**ACTIVITY**
Below are entries to be transcribed exactly; exclude the pictures from the copy.

**Dataset entries**
-.-.-

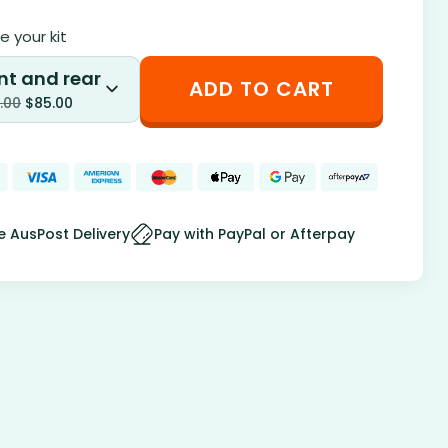
 your kit
nt and rear
ADD TO CART
.00
$
85.00
e AusPost Delivery
Pay with PayPal or Afterpay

-.-.-

**TASK OUTPUT**
 your kit
nt and rear
ADD TO CART
.00
$
85.00
e AusPost Delivery
Pay with PayPal or Afterpay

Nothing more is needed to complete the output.